<<<<
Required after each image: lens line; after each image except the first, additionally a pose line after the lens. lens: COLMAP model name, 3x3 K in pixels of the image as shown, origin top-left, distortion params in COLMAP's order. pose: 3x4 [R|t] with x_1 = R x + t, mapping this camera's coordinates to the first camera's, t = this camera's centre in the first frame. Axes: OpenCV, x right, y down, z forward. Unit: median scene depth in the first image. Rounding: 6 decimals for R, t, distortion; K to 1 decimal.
>>>>
<<<<
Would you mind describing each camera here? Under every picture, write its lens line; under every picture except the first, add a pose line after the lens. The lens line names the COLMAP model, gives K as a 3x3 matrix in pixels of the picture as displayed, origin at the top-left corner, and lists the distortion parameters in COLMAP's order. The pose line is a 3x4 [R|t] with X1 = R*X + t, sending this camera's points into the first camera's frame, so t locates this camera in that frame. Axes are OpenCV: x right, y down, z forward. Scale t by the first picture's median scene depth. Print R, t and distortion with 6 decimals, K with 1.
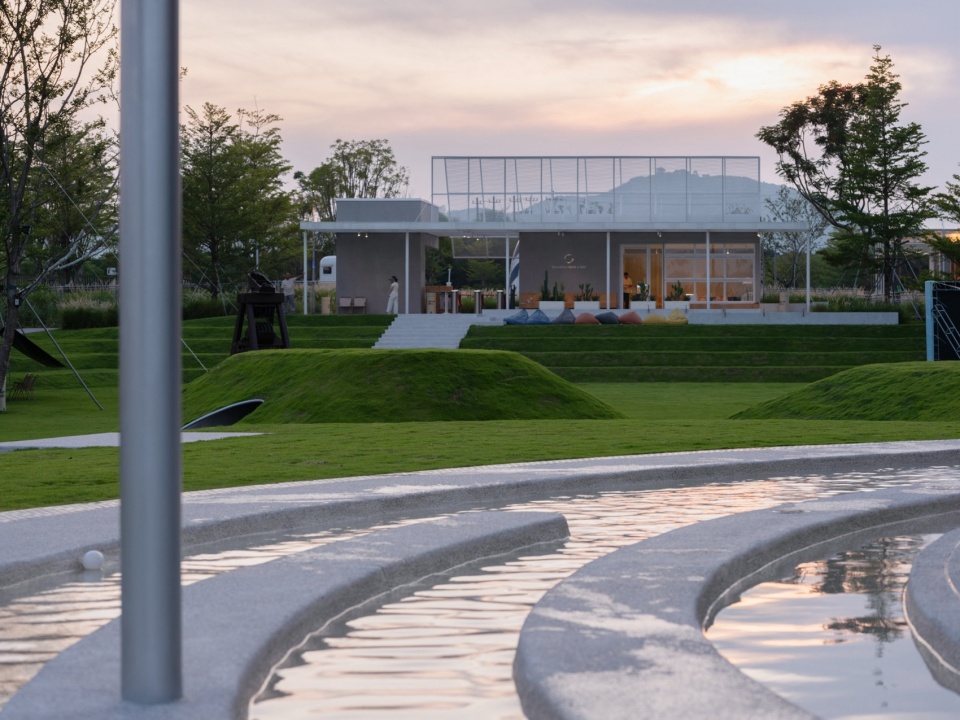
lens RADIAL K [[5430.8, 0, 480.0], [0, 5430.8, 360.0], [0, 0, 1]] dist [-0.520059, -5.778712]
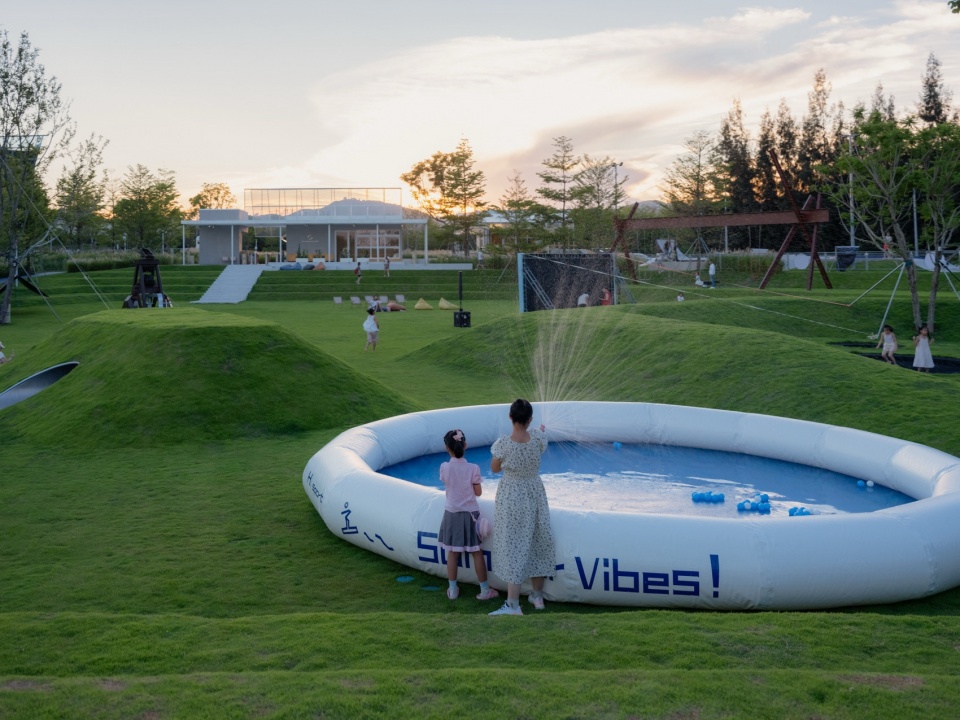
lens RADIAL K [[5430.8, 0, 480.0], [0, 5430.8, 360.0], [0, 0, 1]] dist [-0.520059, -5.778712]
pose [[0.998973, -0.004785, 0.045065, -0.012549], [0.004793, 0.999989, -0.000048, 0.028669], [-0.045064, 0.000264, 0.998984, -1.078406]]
>>>>
Copy out the listing verbatim, from the line containing "Would you mind" through the line containing "0.000264, 0.998984, -1.078406]]", with both of those lines included. Omit the pictures from your answer.

Would you mind describing each camera here? Under every picture, write its lens line; under every picture except the first, add a pose line after the lens. The lens line names the COLMAP model, gives K as a 3x3 matrix in pixels of the picture as displayed, origin at the top-left corner, and lists the distortion parameters in COLMAP's order. The pose line is a 3x4 [R|t] with X1 = R*X + t, sending this camera's points into the first camera's frame, so t locates this camera in that frame. Axes are OpenCV: x right, y down, z forward. Scale t by the first picture's median scene depth. Print R, t and distortion with 6 decimals, K with 1.
lens RADIAL K [[5430.8, 0, 480.0], [0, 5430.8, 360.0], [0, 0, 1]] dist [-0.520059, -5.778712]
lens RADIAL K [[5430.8, 0, 480.0], [0, 5430.8, 360.0], [0, 0, 1]] dist [-0.520059, -5.778712]
pose [[0.998973, -0.004785, 0.045065, -0.012549], [0.004793, 0.999989, -0.000048, 0.028669], [-0.045064, 0.000264, 0.998984, -1.078406]]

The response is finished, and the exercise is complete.